[What you are asked to do] Nothing but the line holding "pinky pip: (460, 372)" and the lines after it, through the end of the records, should be set down, each exactly as it is.

[The records]

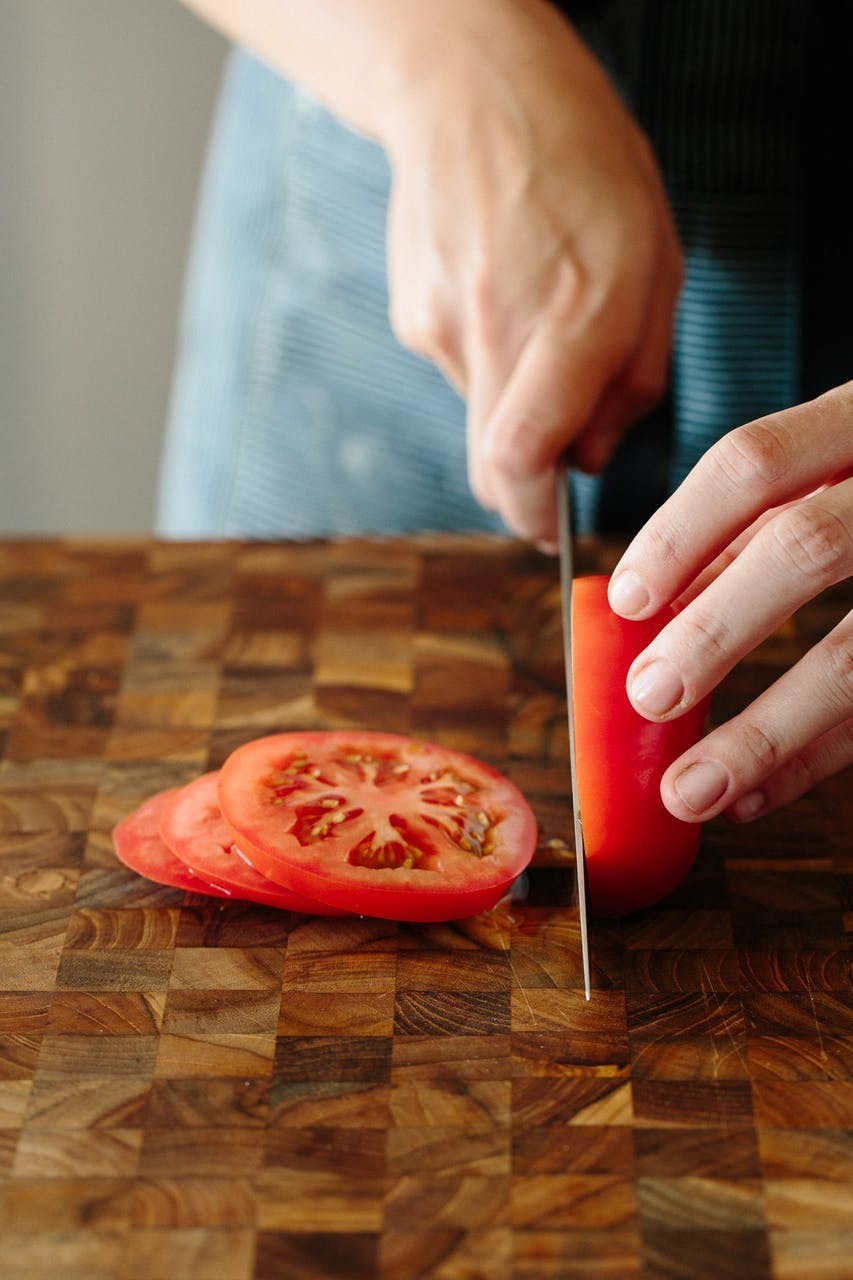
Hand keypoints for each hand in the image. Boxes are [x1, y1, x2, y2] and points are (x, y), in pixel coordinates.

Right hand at [382, 0, 681, 544]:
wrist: (470, 90)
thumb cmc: (585, 169)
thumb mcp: (655, 264)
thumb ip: (635, 377)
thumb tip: (588, 459)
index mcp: (572, 312)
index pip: (523, 460)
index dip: (535, 516)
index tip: (552, 532)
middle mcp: (497, 325)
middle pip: (489, 467)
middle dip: (524, 492)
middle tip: (550, 481)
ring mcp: (442, 323)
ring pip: (481, 417)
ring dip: (514, 403)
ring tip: (539, 318)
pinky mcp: (411, 318)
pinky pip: (460, 372)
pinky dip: (489, 361)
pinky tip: (501, 295)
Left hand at [607, 383, 852, 822]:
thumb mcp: (837, 467)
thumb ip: (756, 524)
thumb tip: (655, 603)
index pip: (755, 464)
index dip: (680, 534)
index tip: (627, 601)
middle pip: (806, 548)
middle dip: (715, 633)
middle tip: (650, 696)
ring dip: (766, 733)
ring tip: (695, 790)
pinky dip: (819, 756)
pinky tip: (760, 790)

[Reply]
pinky pip: (460, 372)
pinky dip: (489, 361)
pinky tip: (501, 295)
Left hand at [607, 383, 852, 822]:
thumb mcp: (837, 467)
thumb ip: (756, 524)
thumb tip: (655, 603)
index pip: (755, 464)
index dip: (680, 534)
index tip: (627, 601)
middle pip: (806, 548)
middle dip: (715, 633)
middle tip: (650, 696)
ring dip: (766, 733)
ring tip: (695, 790)
pinky dip: (819, 756)
pinky tip: (760, 790)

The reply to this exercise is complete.